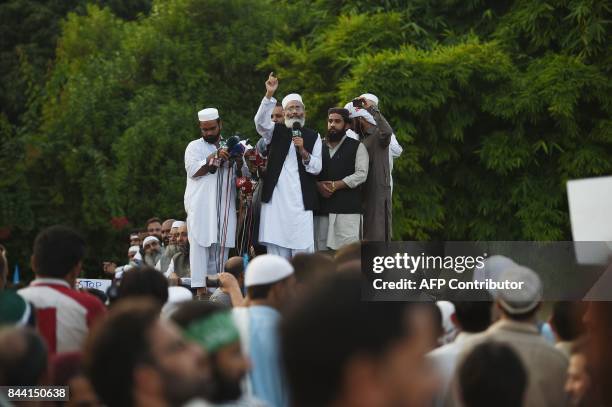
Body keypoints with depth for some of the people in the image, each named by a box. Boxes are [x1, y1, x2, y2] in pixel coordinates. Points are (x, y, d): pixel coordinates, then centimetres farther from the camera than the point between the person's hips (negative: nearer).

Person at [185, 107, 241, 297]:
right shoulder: (194, 147, 8)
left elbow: (241, 175, 16)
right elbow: (193, 170, -8)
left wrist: (239, 163, -5)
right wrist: (215, 157, -16)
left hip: (224, 207, 4)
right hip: (201, 207, -3)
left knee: (221, 246, 1)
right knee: (201, 244, -10)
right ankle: (200, 288, -13)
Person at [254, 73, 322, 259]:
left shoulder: (313, 137, 11)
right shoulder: (275, 131, 10)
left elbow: (317, 168, 4)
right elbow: (260, 121, -11)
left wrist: (303, 152, -15)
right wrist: (269, 95, -24)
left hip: (300, 201, 0)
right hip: (275, 199, 0)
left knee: (303, 249, -5)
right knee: (276, 250, -1)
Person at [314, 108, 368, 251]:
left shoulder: (357, 147, 7)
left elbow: (361, 174, -5)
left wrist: (336, 185, -12)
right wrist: (318, 185, -10)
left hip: (347, 206, -4)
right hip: (322, 207, 4)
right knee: (321, 244, 2)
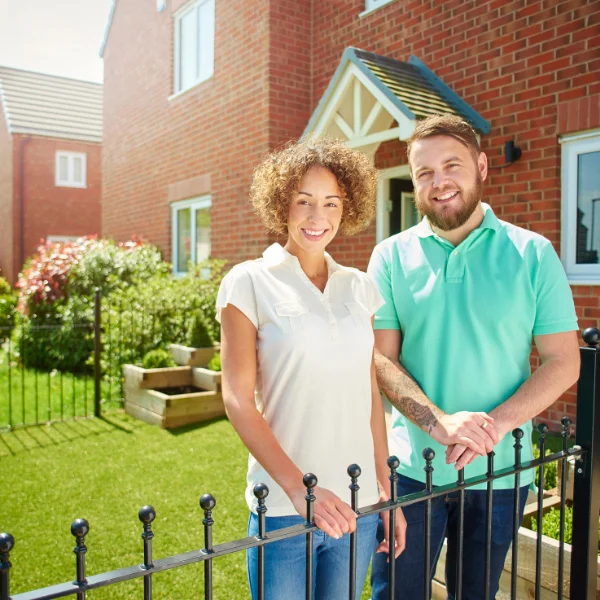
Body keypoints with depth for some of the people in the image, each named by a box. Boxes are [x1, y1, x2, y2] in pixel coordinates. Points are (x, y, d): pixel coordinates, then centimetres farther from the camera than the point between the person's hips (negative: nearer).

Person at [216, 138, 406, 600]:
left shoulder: (359, 286, 6)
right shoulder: (250, 282, -5)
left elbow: (370, 394, 9)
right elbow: (238, 399, -9)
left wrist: (387, 490, 9)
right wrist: (297, 487, -17)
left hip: (359, 506, 4)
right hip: (283, 506, -4)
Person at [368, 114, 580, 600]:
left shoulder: (533, 254, -3)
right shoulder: (391, 257, -2)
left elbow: (563, 361, -4)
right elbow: (381, 358, -6)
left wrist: (497, 424, -18)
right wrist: (438, 422, -22)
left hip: (500, 471, 1)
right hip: (411, 468, 0)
-*-
### Requirement
Copy out the entire listing above line for line, with every box and coordinate unchanged. Leave out the pictures.

### Expected output
Body keypoints with depth for some of the people in the image, each named by a box. Boxes are [x1, y1, x2, y2] in pixel coordinates. Points are (x, y, d): pixel coordinates, then centimetres farther from the camera than the point between the person's hips (negative: nearer).

Person at [185, 107, 241, 297]:
right shoulder: (194, 147, 8)
left elbow: (241, 175, 16)
right elbow: (193, 170, -8)
left wrist: (239, 163, -5)
right wrist: (215, 157, -16)
left hip: (224, 207, 4)
right hip: (201, 207, -3)
left knee: (221, 246, 1)
right knee: (201, 244, -10)
right ankle: (200, 288, -13)
Person at [254, 73, 322, 259]:
left shoulder: (313, 137, 11)
right shoulder: (275, 131, 10)
left elbow: (317, 168, 4)
right elbow: (260, 121, -11)
left wrist: (303, 152, -15)
right wrist: (269, 95, -24)
left hip: (300, 201, 0)
right hip: (275, 199, 0)
left knee: (303, 249, -5)
right knee: (276, 250, -1)
Person at [314, 108, 368, 251]:
left shoulder: (357, 147, 7)
left elbow: (361, 174, -5)
left wrist: (336, 185, -12)
right wrist: (318, 185, -10)
left hip: (347, 206, -4)
right hip: (322, 207, 4)
right knee: (321, 244, 2)
Body keypoints with depth for some of the people in the image, each named by a box. Boxes are [x1, y1, x2, y2] in pixel coordinates. Points are (x, y, d): pixel coordinates, then centimetres farther from the camera than the point between the person's hips (negative: nearer).

Person at [216, 138, 406, 600]:
left shoulder: (359, 286, 6)
right shoulder: (250, 282, -5)
left elbow: (370, 394, 9)
right elbow: (238, 399, -9)
left wrist: (387, 490, 9)
right wrist: (297, 487, -17)
left hip: (359, 506, 4)
right hip: (283, 506, -4)
Person at [368, 114, 580, 600]:
left shoulder: (533, 254, -3)
right shoulder: (391, 257, -2)
left elbow: (563, 361, -4)
right elbow: (381, 358, -6)
left wrist: (497, 424, -18)
right wrist: (438, 422, -22)
left hip: (500, 471, 1)
right hip: (411, 468, 0)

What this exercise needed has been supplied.